- _To-do list_:
1 - In the recommender-system excerpt, what does the formation of a trust relationship require?
2 - Print the passage of the recommender-system excerpt that begins at the words "In this section, we" and stops after "system is reduced.".

- _Selection_:
-*-

However, the limitation that these methods need more extraneous information is also obvious, such as user type and item category, and they still suffer from the problem of cold starting. Compared with the existing methods, the model proposed in this work can result in more efficient recommendations using limited existing information. Additionally, the credibility of users is a kind of real user interaction data that can be referred to, and we integrate it into the system model not only to better eliminate the interference of attacking users, but also can ameliorate the restriction of data sparsity. At the same time, the calculated recommendation results are more in line with user preferences to a certain extent.

Trust degree in recommender system

In this section, we will first give the definition and properties of trust in recommender systems. Then, we recommend several often-mentioned trust calculation models.

Definition of trust

The formation of a trust relationship requires the interaction of real users. Because of the lack of real interaction behaviors, trusted attack users are easily overlooked in the trust relationship. Therefore, the impact of the trusted attacking user on the normal recommendation system is reduced.

-*-

- _Collected data_:

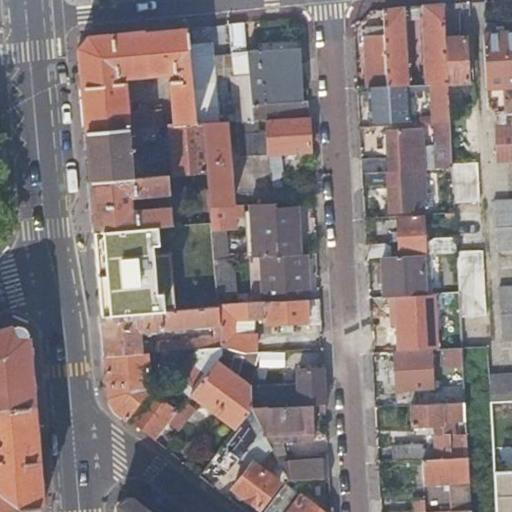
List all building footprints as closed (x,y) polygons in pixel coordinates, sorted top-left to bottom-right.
[(423,16),(427,83),(448,83),(445,38),(443,4),(422,6),(422,10),(417,11),(417,16),(423,16)] [(386,85),(407,84),(403,18),(407,18),(407,12),(402,12),(402,8),(382,10),(383,34),(366,35),(368,86),(386,85)] [(230,24),(234,77),(249,76),(247,51),(244,22),(230,24)] [(175,125),(195,123),(195,119),(187,44),(186,28),(89,37),(79,47),(86,132),(131,128),(127,83),(127,82),(122,82),(121,77),(133,76),(133,79),(136,79),(136,76),(149,75),(149,77),(154,77),(154,75),(175,73),(180,76),(180,79),(171,80),(175,125)] [(511,31),(483,33),(486,87),(503,87),(504,111),(496,111),(497,128),(495,128),(497,162),(511,160),(511,31)] [(445,38),(448,83),(467,82),(464,37),(445,38)] [(209,42),(187,44),(195,119),(216,117),(215,106),(209,42)] [(266,119),(309,117),(308,101),(303,101),(299,49),(247,51),(249,76),(253,120),(258,120),(266,119)] [(236,115),(236,121),(253,120),(249,76),(234,77),(233,77),(235,105),(235,108),(236,115)] [(448,83),(427,83),(412,84),(413,91),(430,90),(431,117),(420,117),(420,124),(439,123),(450,123),(448,83)] [(408,120),(407,84),(386,85),(368,86),(369,122),(408,120)] [(215,106),(216,117),(236,115),(235,108),(235,105),(215,106)] [(140,127),(141,127),(164,125),(163,109),(139,111),(140,127)] [(238,155),(310,152),(309,117),(266,119),(267,131),(259,132),(258,120),(253,120),(236,121),(238,155)] [(210,207),(233,205),(225,122),(203,123),(207,172),(210,207)] [(172,175),(207,172),(203,123),(195,123),(175,125),(168,125),(172,175)] [(451,147),(450,123),(439,123),(441,147),(451,147)] [(86,132),(90,182),(134,178),(133,152),(135,152),(134,148),(142,148),(141,127),(140,127),(131,128),(86,132)] [(386,157),(360,157),(361,172),(387,171),(423,169),(436,169),(436,158),(422,157),(420,130),(385,131),(386,157)] [(477,162),(452,164),(452,168),(454,203),(480,202),(477,162)] [(423,169),(387,171),(389,211),(425,209),(423,169)] [(145,228),(172,226),(171,208),(135,211),(135,214),(131,214),(129,193),(134,193),(135,195),(169,192),(168,175),(134,178),(90,182),(95,232),(145,228)] [(511,249),(511,200),(492,202),(494,250),(511,249)] [(266,255),(296,254),(293,209),(275,210),(275,203),(250,204),(253,256),(256,256),(266,255)] [(233,205),(210,207),(214,258),(229,257),(227,230),(238,229),(238,217),(243,216),(242,205),(233,205)] [(457,253),(456,241),(428,242),(427,232),(422,233),(421,216),(397,217),(400,256),(422,255),(457,253)] [(152,312),(145,228),(95,232),(102,317),(152,312)] [(382,244),(365,245),(366,257),(387,256),(390,256),(390,247),(382,244)] [(308,291),(306,254),(296,254),(266,255),(267,274),(282,274),(283,292),(308,291)] [(400,256),(390,256),(387,256),(388,296),(425,295),(422,255),(400,256)] [(483,257),(457,258),(459,293),(460,317),(486,316),(483,257)] [(511,340),(511,288),(496,289),(498,341),(511,340)] [(320,321),(318,298),(218,304),(218,306),(219,324),(220,336),(221,346),(243,352),(254,352),(258,352),(257,336),(236,337),(235,320),(249,319),(249,317),(257,317),(265,317),(265,323),(320,321)] [(219,324),(218,306),(152,312),(102,317),(105,355),(143,352),(141,331),(219,324)] [(257,336),(257,317),(249,317),(249,319),(235,320),(236,337),(257,336)] [(15,325),(0,329),(0,409),(33,407),(27,333),(15,325)] [(200,347),(221,346),(220,336),(149,342),(150,352),(200,347)] [(193,392),(216,361),(222,354),(221,346),(200,347),(173,384),(189,396),(193,392)] [(463,367),(462,347),(444,348),(446,368),(453,368),(463,367)] [(430,349),(392,351),(395,405),(410,405),(441,403),(440,393),(427,393),(427,389),(432,389),(430,349)] [(276,368),(276,351),(258,352),(254,352),(252,369),(276,368)] [(152,387),(148,352),(143,352),(105,355),(108,396),(114,408),(128,418),(150,389),(152,387)] [(253,408),(251,386),(216,361),(193,392),(237,428),(253,408)] [(465,403),(463,367),(453,368),(455,403),(465,403)] [(323,373),(322,368),(295,369),(296,384),(251,386),(253,408),(300,405),(324,404),(323,373)] [(489,403),(511,401),(511,374),(487,375),(489,403)] [(156,440),(178,411),(150,389),(128,418),(156,440)] [(468,458),(465,403),(455,403),(453,403),(447,403),(441,403),(410,405),(411,425),(434,424),(435,449),(421,450),(421,446),(394,447),(393,461),(421,460),(468,458)] [(325,411),(324,404),(300,405),(253,408),(255,412),(269,442),(281,441),(314,440),(312,412),(325,411)] [(0,508),(20,507),(42,506),(33,407),(0,409),(0,508)] [(255,412),(253,408),(237,428),(240,430),(255,412)] [(240,430),(237,428),(224,444),(238,456),(250,465),(253,462),(279,483),(284,486),(285,485),(288,480),(280,463),(269,442),(255,412),(240,430)] [(280,463),(282,462),(281,441),(269,442),(280,463)] [(238,456),(224,444),(200,474),(211,482),(226,469),(227,469),(238,456)] [(511,447),(497,448),(497,466),(511,465),(511,447)] [(328,478),(327,458),(282,462),(280,463),(288,480),(328,478)] [(470,509),(468,458),(421,460),(422,484),(447,483),(449,510),(470,509)] [(259,507),(279,483),(253,462),(250,465),(233,487),(259,507)] [(511,511),(511,471),(493,473),(495,511),(511,511)] [(322,511),(285,485),(284,486),(264,511),(322,511)] [(150,511),(131,497),(118,505),(118,511),(150,511)]
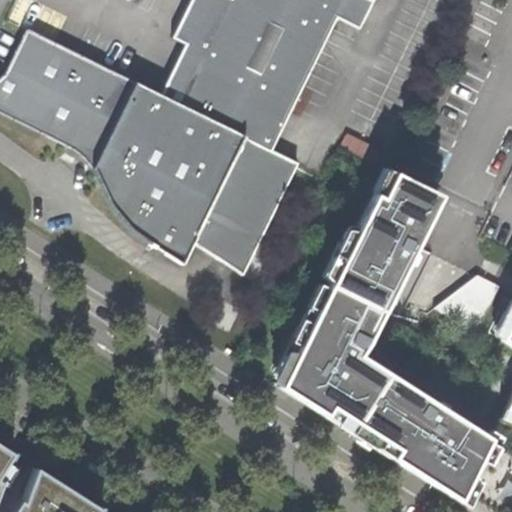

-*-

- _Task-by-task answers_:
1 - The interaction of real users.

2 -
In this section, we will first give the definition and properties of trust in recommender systems. Then, we recommend several often-mentioned trust calculation models.

Definition of trust

The formation of a trust relationship requires the interaction of real users. Because of the lack of real interaction behaviors, trusted attack users are easily overlooked in the trust relationship. Therefore, the impact of the trusted attacking user on the normal recommendation system is reduced.